The Animal Protection Society (A.P.S.) has marked 2019 as one of the best years to date in terms of caring for the country's various pets.

Dr. Harriet Thornton of A.P.S. told the Samoa Observer that they have achieved this with community engagement activities as well as vaccinations all year round. 

“Generally speaking it’s better than when I first started here at A.P.S. a year and a half ago," she said. 

According to the veterinarian, the desexing rates, community engagement and vaccination rates for the animals are all very high this year, with a noticeable decrease in preventable diseases.

“We’re doing well with routine healthcare, it’s not just a case of seeing animals that are sick and animals that have been left until they’re really bad. We’re seeing people coming in with animals two or three weeks old to do regular preventative healthcare.”

She says that it’s definitely never smooth sailing with animals in Samoa, and that there are a few noticeable things that come to mind for the public in terms of the general care of animals. 

Parvovirus is still one of the common issues that Dr Thornton and her team see and that it is preventable with vaccines available at a price at their office.

“It’s just a case of seeing the importance.

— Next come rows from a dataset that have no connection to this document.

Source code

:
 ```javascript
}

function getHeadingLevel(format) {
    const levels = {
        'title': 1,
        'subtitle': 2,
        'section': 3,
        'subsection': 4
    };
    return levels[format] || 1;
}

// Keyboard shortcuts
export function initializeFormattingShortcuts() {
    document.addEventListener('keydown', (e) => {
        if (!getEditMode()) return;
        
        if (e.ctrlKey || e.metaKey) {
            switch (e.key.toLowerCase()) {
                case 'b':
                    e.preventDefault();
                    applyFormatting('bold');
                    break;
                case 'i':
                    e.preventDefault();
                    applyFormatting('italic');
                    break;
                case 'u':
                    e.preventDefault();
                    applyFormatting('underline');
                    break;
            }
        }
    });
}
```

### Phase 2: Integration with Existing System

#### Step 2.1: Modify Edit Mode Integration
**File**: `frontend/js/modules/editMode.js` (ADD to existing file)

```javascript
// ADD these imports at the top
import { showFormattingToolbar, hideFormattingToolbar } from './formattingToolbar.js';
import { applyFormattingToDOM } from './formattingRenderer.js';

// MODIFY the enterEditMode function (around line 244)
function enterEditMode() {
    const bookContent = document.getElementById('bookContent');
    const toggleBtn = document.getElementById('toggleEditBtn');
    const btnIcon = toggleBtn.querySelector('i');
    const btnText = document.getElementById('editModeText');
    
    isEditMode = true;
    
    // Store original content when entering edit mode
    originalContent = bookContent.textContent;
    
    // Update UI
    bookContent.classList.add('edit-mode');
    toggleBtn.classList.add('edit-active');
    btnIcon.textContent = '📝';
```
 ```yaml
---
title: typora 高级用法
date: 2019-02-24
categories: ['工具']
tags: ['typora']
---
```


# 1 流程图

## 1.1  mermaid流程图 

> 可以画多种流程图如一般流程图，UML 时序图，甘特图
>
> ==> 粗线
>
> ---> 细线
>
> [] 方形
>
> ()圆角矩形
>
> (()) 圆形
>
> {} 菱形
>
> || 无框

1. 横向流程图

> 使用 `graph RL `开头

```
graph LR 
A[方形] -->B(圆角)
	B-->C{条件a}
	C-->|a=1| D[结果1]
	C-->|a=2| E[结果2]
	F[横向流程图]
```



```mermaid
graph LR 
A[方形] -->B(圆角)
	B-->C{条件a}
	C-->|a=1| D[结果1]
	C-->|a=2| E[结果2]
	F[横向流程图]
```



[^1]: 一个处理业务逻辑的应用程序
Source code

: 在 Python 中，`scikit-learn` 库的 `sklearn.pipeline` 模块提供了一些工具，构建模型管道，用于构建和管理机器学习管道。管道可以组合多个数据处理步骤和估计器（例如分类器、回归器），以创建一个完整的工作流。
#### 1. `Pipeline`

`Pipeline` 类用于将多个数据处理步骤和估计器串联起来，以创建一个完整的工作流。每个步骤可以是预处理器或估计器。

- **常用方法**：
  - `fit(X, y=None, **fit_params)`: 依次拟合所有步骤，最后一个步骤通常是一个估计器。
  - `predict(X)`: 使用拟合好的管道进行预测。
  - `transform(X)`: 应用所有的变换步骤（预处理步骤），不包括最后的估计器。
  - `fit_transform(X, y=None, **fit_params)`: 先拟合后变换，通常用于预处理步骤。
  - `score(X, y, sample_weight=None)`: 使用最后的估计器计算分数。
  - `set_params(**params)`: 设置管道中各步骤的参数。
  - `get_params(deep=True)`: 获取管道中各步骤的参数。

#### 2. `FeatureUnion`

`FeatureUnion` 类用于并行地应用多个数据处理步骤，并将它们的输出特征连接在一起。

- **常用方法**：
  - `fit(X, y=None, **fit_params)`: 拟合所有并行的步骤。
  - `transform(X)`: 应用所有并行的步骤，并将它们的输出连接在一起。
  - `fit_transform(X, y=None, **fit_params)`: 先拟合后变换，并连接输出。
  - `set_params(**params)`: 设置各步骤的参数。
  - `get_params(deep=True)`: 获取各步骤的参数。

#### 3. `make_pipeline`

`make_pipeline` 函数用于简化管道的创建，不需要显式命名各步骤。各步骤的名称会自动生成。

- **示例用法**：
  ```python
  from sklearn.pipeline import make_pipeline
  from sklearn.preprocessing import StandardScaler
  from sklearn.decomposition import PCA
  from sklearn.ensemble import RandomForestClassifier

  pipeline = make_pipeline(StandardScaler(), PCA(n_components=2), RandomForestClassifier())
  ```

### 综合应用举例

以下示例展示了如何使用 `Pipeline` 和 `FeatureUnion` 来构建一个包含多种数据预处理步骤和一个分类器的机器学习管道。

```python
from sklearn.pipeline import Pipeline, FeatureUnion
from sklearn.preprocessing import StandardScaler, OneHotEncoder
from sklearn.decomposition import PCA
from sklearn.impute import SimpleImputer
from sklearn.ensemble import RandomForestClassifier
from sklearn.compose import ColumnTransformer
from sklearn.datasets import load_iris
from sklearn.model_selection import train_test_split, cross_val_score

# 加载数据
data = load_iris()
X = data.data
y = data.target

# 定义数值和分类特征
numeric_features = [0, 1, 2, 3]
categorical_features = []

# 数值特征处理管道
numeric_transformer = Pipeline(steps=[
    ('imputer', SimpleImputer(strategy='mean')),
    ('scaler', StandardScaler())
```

Though it may seem like a rather expensive outlay cost, will cost you more to have a dog with parvovirus, and at the end of it your pet may not be alive.”

CPV vaccines can prevent this infection and mortality can reach 91 per cent in untreated cases.

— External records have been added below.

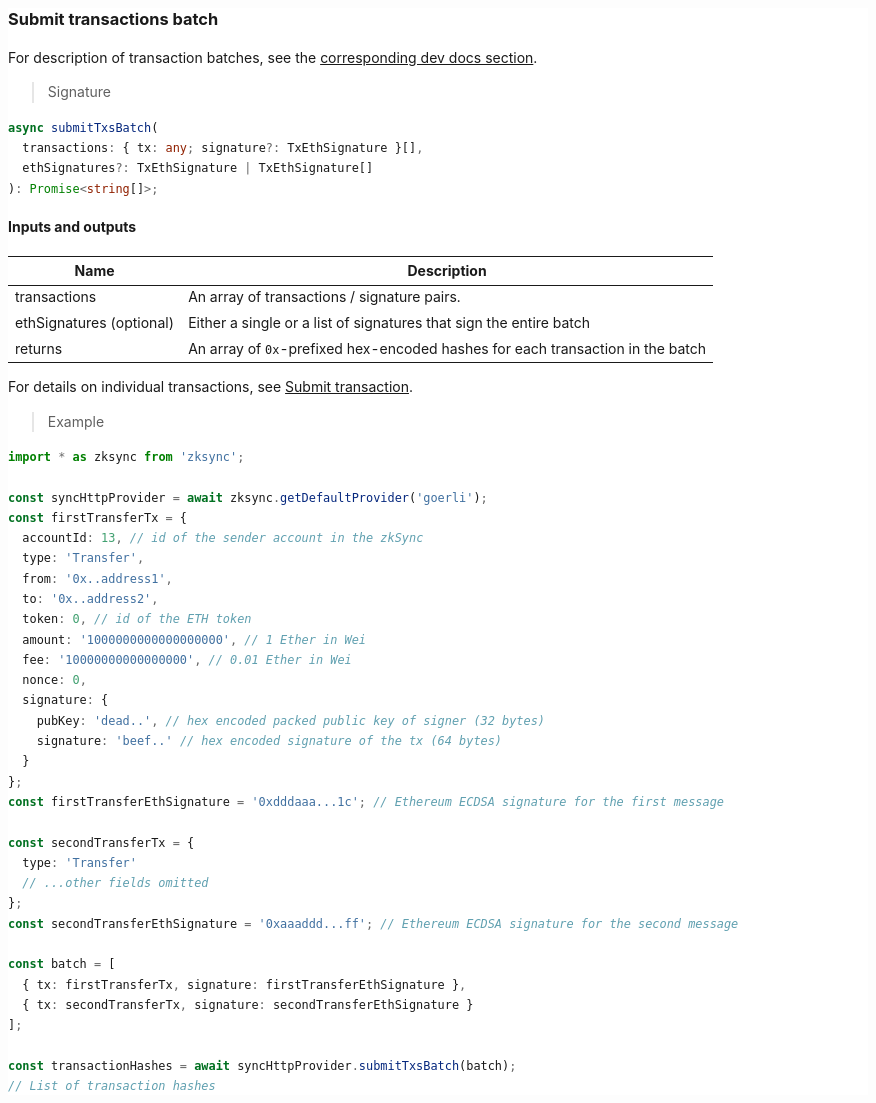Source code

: ### Submit transactions batch

For description of transaction batches, see the [corresponding dev docs section][tx_batches].

[tx_batches]: /dev/payments/sending_transactions/#sending-transaction-batches

> Signature

```typescript
async submitTxsBatch(
  transactions: { tx: any; signature?: TxEthSignature }[],
  ethSignatures?: TxEthSignature | TxEthSignature[]
): Promise<string[]>;
```

#### Inputs and outputs

| Name                     | Description                                                                    |
| ------------------------ | ------------------------------------------------------------------------------ |
| transactions             | An array of transactions / signature pairs.                                    |
| ethSignatures (optional) | Either a single or a list of signatures that sign the entire batch             |
| returns                  | An array of `0x`-prefixed hex-encoded hashes for each transaction in the batch |

For details on individual transactions, see [Submit transaction](#submit-transaction).

> Example

```typescript
import * as zksync from 'zksync';

const syncHttpProvider = await zksync.getDefaultProvider('goerli');
const firstTransferTx = {
  accountId: 13, // id of the sender account in the zkSync
  type: 'Transfer',
  from: '0x..address1',
  to: '0x..address2',
  token: 0, // id of the ETH token
  amount: '1000000000000000000', // 1 Ether in Wei
  fee: '10000000000000000', // 0.01 Ether in Wei
  nonce: 0,
  signature: {
    pubKey: 'dead..', // hex encoded packed public key of signer (32 bytes)
    signature: 'beef..' // hex encoded signature of the tx (64 bytes)
  }
};
const firstTransferEthSignature = '0xdddaaa...1c'; // Ethereum ECDSA signature for the first message

const secondTransferTx = {
  type: 'Transfer'
  // ...other fields omitted
};
const secondTransferEthSignature = '0xaaaddd...ff'; // Ethereum ECDSA signature for the second message

const batch = [
  { tx: firstTransferTx, signature: firstTransferEthSignature },
  { tx: secondTransferTx, signature: secondTransferEthSignature }
];

const transactionHashes = await syncHttpProvider.submitTxsBatch(batch);
// List of transaction hashes
```


[packable]: ../utils/#amount-packing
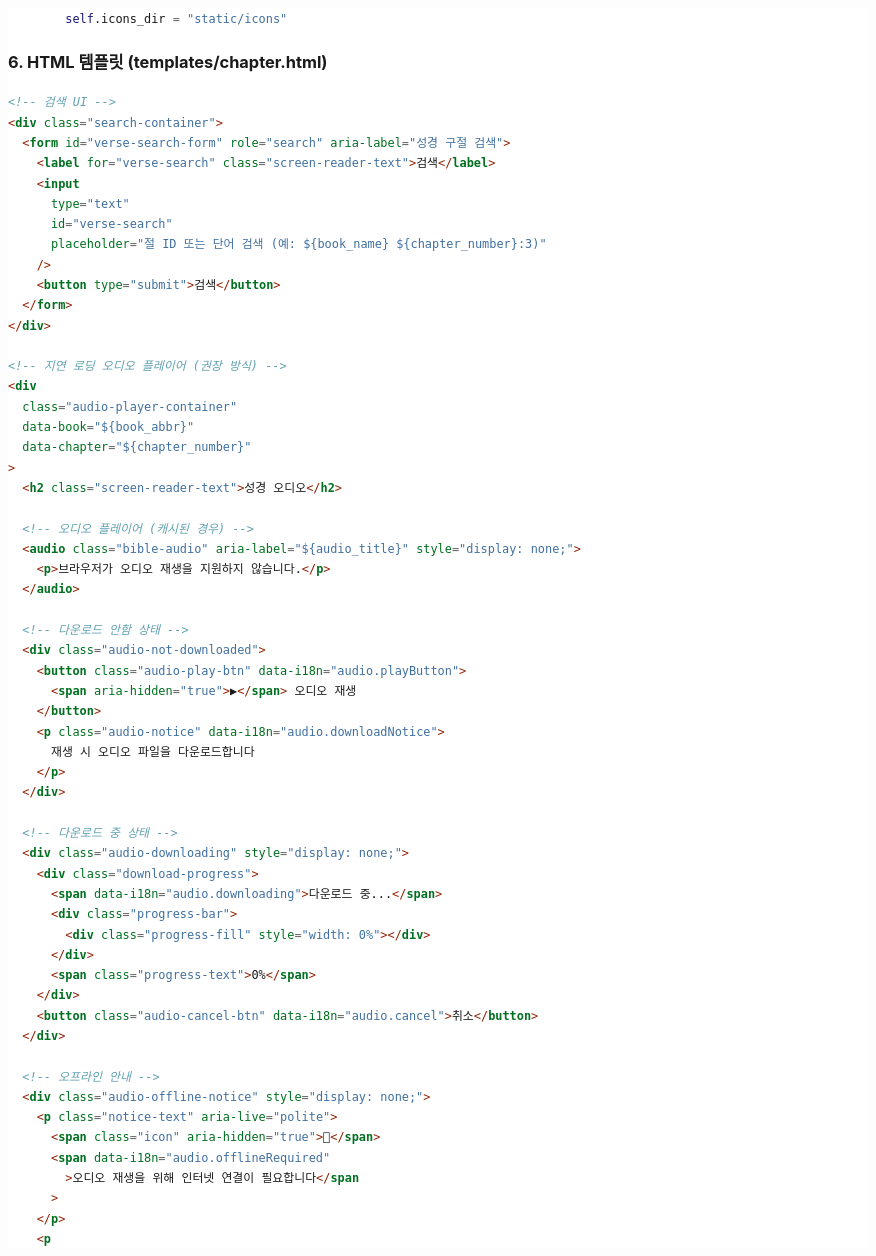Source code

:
 ```python
        self.icons_dir = "static/icons"
```

### 6. HTML 템플릿 (templates/chapter.html)

```html
<!-- 검색 UI -->
<div class="search-container">
  <form id="verse-search-form" role="search" aria-label="성경 구절 검색">
    <label for="verse-search" class="screen-reader-text">검색</label>
    <input
      type="text"
      id="verse-search"
      placeholder="절 ID 또는 단어 검색 (예: ${book_name} ${chapter_number}:3)"
    />
    <button type="submit">검색</button>
  </form>
</div>

<!-- 지연 로딩 오디오 플레이어 (권장 방식) -->
<div
  class="audio-player-container"
  data-book="${book_abbr}"
  data-chapter="${chapter_number}"
>
  <h2 class="screen-reader-text">성경 오디오</h2>

  <!-- 오디오 플레이어 (캐시된 경우) -->
  <audio class="bible-audio" aria-label="${audio_title}" style="display: none;">
    <p>브라우저가 오디오 재생을 지원하지 않습니다.</p>
  </audio>

  <!-- 다운로드 안함 상태 -->
  <div class="audio-not-downloaded">
    <button class="audio-play-btn" data-i18n="audio.playButton">
      <span aria-hidden="true">▶️</span> 오디오 재생
    </button>
    <p class="audio-notice" data-i18n="audio.downloadNotice">
      재생 시 오디오 파일을 다운로드합니다
    </p>
  </div>

  <!-- 다운로드 중 상태 -->
  <div class="audio-downloading" style="display: none;">
    <div class="download-progress">
      <span data-i18n="audio.downloading">다운로드 중...</span>
      <div class="progress-bar">
        <div class="progress-fill" style="width: 0%"></div>
      </div>
      <span class="progress-text">0%</span>
    </div>
    <button class="audio-cancel-btn" data-i18n="audio.cancel">취소</button>
  </div>

  <!-- 오프라인 안내 -->
  <div class="audio-offline-notice" style="display: none;">
    <p class="notice-text" aria-live="polite">
      <span class="icon" aria-hidden="true">📶</span>
      <span data-i18n="audio.offlineRequired"
        >오디오 재생을 위해 인터넷 연결이 필요합니다</span
      >
    </p>
    <p
```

The other issue that APS still sees regularly is paraquat poisoning, which is a common herbicide used in gardens that is fatal to dogs. 

Dr Thornton said: “There’s always been the attitude that its deliberate poisoning, and there are people coming and saying ‘someones poisoned my dog’ and it’s become apparent that it’s not always the case, a lot of paraquat poisoning we’re seeing is accidental.”

She said people are using it to spray their compounds with, and with the rain and the runoff we end up with paraquat that the dogs ingest and an added visit to APS.

“Paraquat poisoning is fatal in basically every single case. There is no treatment and no antidote and it’s an unnecessary death.”

Other cases include desexing related fights, where dogs would be hit by cars chasing potential mates during mating season.

“The only way to prevent this is to desex your animals. We’re seeing a lot of animals in serious conditions because of dog fights, and it’s mostly preventable conditions.”

While the APS deals with animals that are brought in by owners, they also seek stray animals that are brought to their attention by the public.

Dr Thornton and APS say that while the Dog Management Unit (DMU) is responsible for the larger stray population, they also try to deal with some stray animals with serious medical problems, and put them in their re-homing program. 

“We take them in and we treat them when they are reported to us. We make sure they are healthy and treated before they go to a new home.” said Dr Thornton.

For those looking for a puppy this Christmas season, Dr Thornton says that dog lovers have just missed their last wave of puppies.

“They go out as fast as they come in. After we treat them, they’re gone the same day. But I suspect there will be more in the coming weeks because it is mating season.”

She suspects that by February next year there will be a cute new group of unwanted puppies ready to be cared for by APS and sent out to loving new owners.